PROBLEMS TO WORK ON.
1. List the peer-reviewed journals that the Covid-19 grant page names as publishing Jin Lee's work.
2. According to the Covid-19 grant page, where did Jin Lee work before her academic career?

PAGE EXCERPT.
Start of Block
Image: Camilo Jimenez
Just Tech Covid-19 Rapid-Response Grant – Fall 2020


This is a six-month-long ethnographic project investigating how queer people are coping with public health surveillance on social media in Covid-19. It aims to understand how public health surveillance on social media has been formed and worked in discourses about Covid-19, which resembles the homophobic HIV/AIDS discourse in South Korea. In doing so, the project will help various actors in the public, private, and civil sectors (e.g., queer activists, media industry, policymakers, public health services, and the general public) to understand and criticize how surveillance has been deeply entrenched in our media lives and cultures, in line with the anti-queer sentiments around public health. Specifically, this project will focus on the media contents that shape, reproduce, and challenge Covid-19 discourses and on the media practices that facilitate and resist surveillance of queer people in the mediasphere: for example, online news coverage on a Covid-19 cluster around local gay communities, online communities’ reactions to the coverage, and queer influencers’ social media contents on Covid-19 discourses. Through remote mixed-methods—including digital ethnography and networked content analyses of news coverage and social media contents, this project will answer the questions: How do public health interventions reshape the form of public surveillance on queer people online? What roles do queer influencers play as online communities, in reaction to such surveillance, while coping with the health crisis? This will inform broader understandings of the interplay of public health interventions and social structures, including power and identity, which is fueled and challenged on social media.

Principal Investigator

Jin Lee

Research Fellow, Curtin University

Dr. Jin Lee is a communication media scholar exploring the question of “How do marginalized people struggle to make their own lives across different media?” She focuses on media intimacies in popular cultures, particularly media practices and visibility of social minorities across the “old” and “new” media. She has published six journal articles and three government reports on various aspects of media intimacies and media ecologies, which appear in peer-reviewed journals including Media International Australia, Social Media and Society, Critical Studies in Media Communication, and government reports including KISDI Annual Report. She is a research fellow in internet studies at Curtin University, Australia. Prior to her academic career, she worked as a researcher at the Korean government–affiliated think tank Korean Information Society Development Institute.
End of Block
RECORDS PROVIDED.
Start of Block
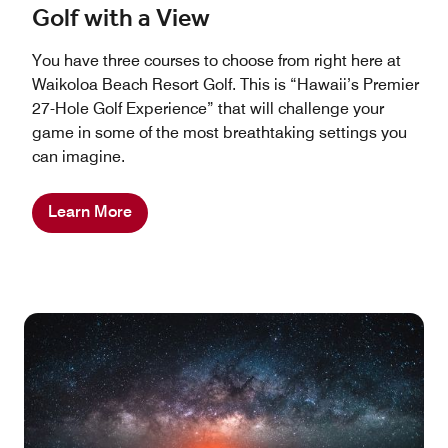
Golf with a View
You have three courses to choose from right here at
Waikoloa Beach Resort Golf. This is “Hawaii’s Premier
27-Hole Golf Experience” that will challenge your
game in some of the most breathtaking settings you
can imagine.
Learn More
End of Block
RESPONSES TO THE EXERCISE.
1.
Media International Australia
Social Media and Society
Critical Studies in Media Communication

2. She worked as a researcher at the Korean Information Society Development Institute, a Korean government–affiliated think tank.